_Exercise_:
Without any of their pictures, return all of the records exactly.

Images with localized body landmarks
# # # # #

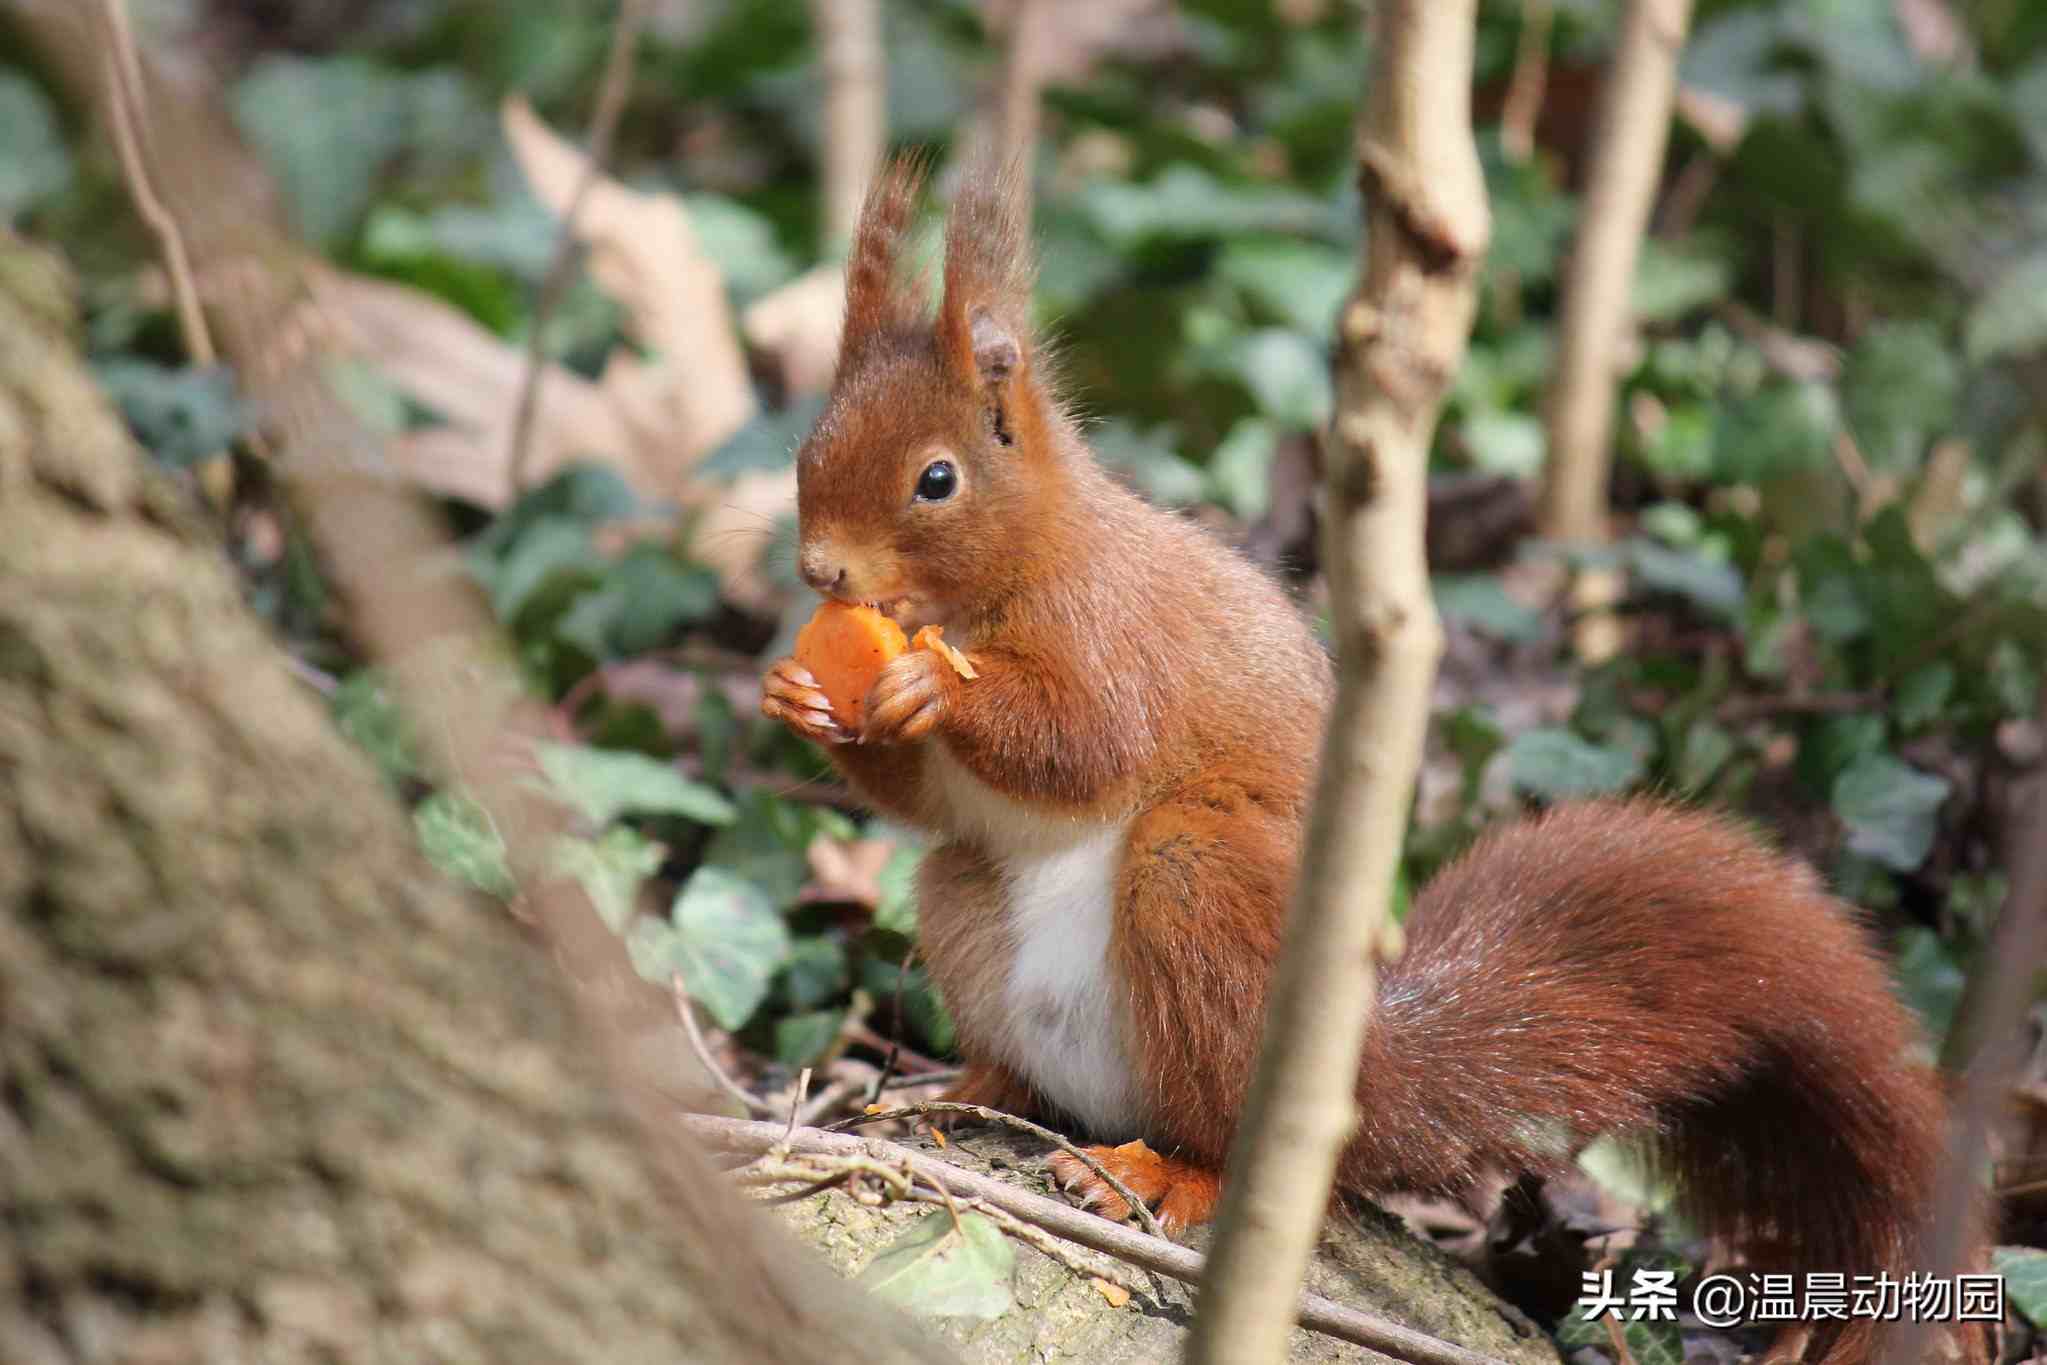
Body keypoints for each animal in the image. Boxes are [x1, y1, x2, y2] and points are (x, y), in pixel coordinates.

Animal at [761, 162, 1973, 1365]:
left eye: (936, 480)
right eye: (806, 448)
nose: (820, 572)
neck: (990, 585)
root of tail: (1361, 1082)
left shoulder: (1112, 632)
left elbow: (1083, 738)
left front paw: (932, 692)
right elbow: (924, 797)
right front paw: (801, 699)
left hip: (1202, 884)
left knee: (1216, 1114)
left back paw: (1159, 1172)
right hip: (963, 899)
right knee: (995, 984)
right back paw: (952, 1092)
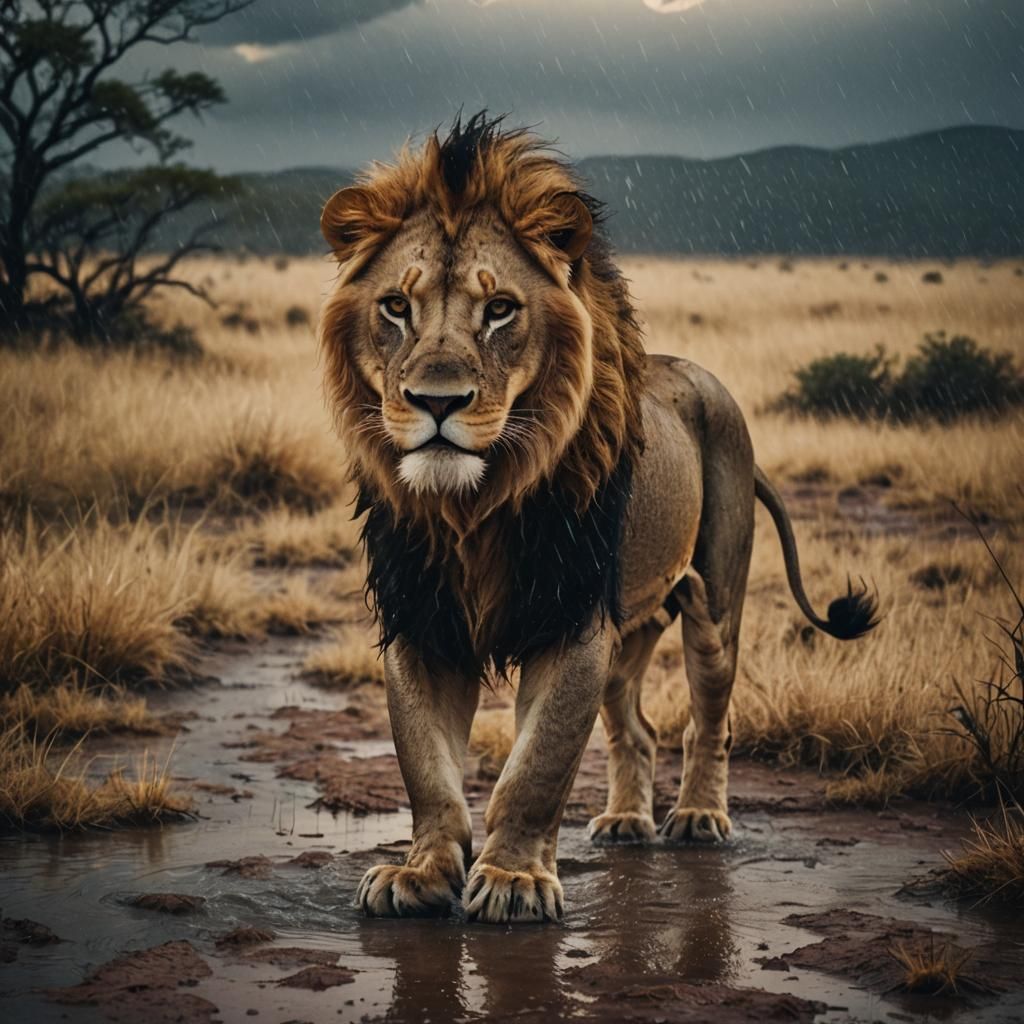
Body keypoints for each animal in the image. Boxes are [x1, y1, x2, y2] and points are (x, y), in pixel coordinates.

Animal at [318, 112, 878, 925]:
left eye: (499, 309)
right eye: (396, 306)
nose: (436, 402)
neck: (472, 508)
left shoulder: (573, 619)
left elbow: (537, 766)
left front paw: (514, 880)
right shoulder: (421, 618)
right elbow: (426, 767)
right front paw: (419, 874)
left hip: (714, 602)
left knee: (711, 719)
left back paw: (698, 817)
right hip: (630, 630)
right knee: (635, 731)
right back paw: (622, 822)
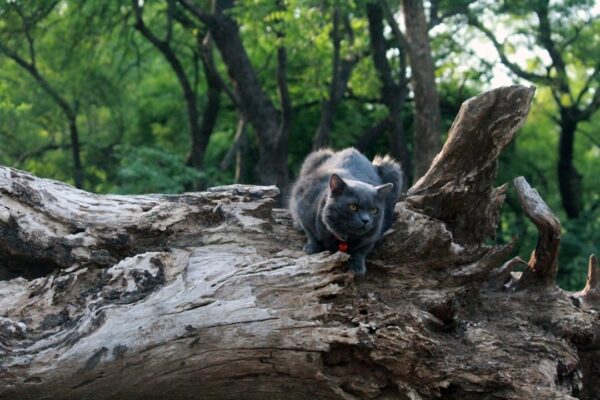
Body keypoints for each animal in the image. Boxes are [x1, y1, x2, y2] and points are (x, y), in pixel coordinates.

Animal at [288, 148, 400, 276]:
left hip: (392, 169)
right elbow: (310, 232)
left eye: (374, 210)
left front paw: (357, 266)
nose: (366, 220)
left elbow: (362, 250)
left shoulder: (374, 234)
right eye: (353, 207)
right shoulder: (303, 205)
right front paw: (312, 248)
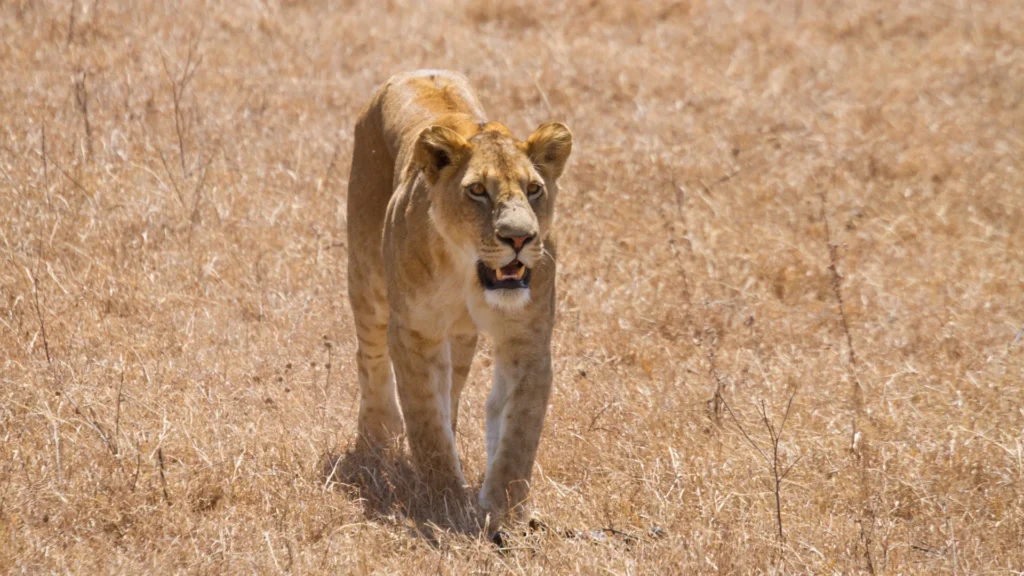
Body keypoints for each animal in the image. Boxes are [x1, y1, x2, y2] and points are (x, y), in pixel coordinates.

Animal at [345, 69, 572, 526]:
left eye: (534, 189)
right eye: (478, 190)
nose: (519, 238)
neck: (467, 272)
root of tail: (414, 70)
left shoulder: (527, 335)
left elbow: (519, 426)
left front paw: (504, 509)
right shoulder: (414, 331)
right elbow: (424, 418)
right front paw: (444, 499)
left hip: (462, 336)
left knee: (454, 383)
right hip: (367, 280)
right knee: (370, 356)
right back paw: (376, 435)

# # # # #

_Exercise solution_:
Body keypoints for each animal in the image. Boxes are [x1, y1, x2, y2] and points are (x, y), in pixel coordinates.

Animal at [761, 162, 1973, 1365]:
left eye: (936, 480)
right eye: (806, 448)
nose: (820, 572)
neck: (990, 585)
root of tail: (1361, 1082)
left shoulder: (1112, 632)
left elbow: (1083, 738)
left front paw: (932, 692)
right elbow: (924, 797)
right front paw: (801, 699)
left hip: (1202, 884)
left knee: (1216, 1114)
left back paw: (1159, 1172)
right hip: (963, 899)
right knee: (995, 984)
right back paw: (952, 1092)
Body keypoints for each animal in the image. Boxes are [x1, y1, x2, y2] and points are (x, y), in pixel coordinates.

Animal at [318, 112, 878, 925]:
left eye: (499, 309)
right eye: (396, 306)
nose: (436, 402)
neck: (472, 508)
left shoulder: (573, 619)
left elbow: (537, 766)
left front paw: (514, 880)
right shoulder: (421, 618)
right elbow: (426, 767)
right front paw: (419, 874)
left hip: (714, 602)
left knee: (711, 719)
left back paw: (698, 817)
right hip: (630, 630)
right knee: (635, 731)
right back paw: (622, 822)
Body keypoints for each animal in the image. Boxes are [x1, y1, x2, y2] and points are (x, y), in pixel coordinates.

Animal at [288, 148, 400, 276]:
left hip: (392, 169)
right elbow: (310, 232)
left eye: (374, 210)
left front paw: (357, 266)
nose: (366, 220)
left elbow: (362, 250)
left shoulder: (374, 234)
right eye: (353, 207)
right shoulder: (303, 205)
right front paw: (312, 248)
Body keypoints for each animal in the image. Boxes are [x1, y1, x2, y2] and points are (x, y), in pixel coordinates.

Animal at [345, 69, 572, 526]:
left eye: (534, 189)
right eye: (478, 190)
nose: (519, 238)
neck: (467, 272)
root of tail: (414, 70)
left shoulder: (527, 335)
left elbow: (519, 426)
left front paw: (504, 509)
right shoulder: (414, 331)
right elbow: (424, 418)
right front paw: (444, 499)
left hip: (462, 336)
left knee: (454, 383)
right hip: (367, 280)
right knee: (370, 356)
right back paw: (376, 435)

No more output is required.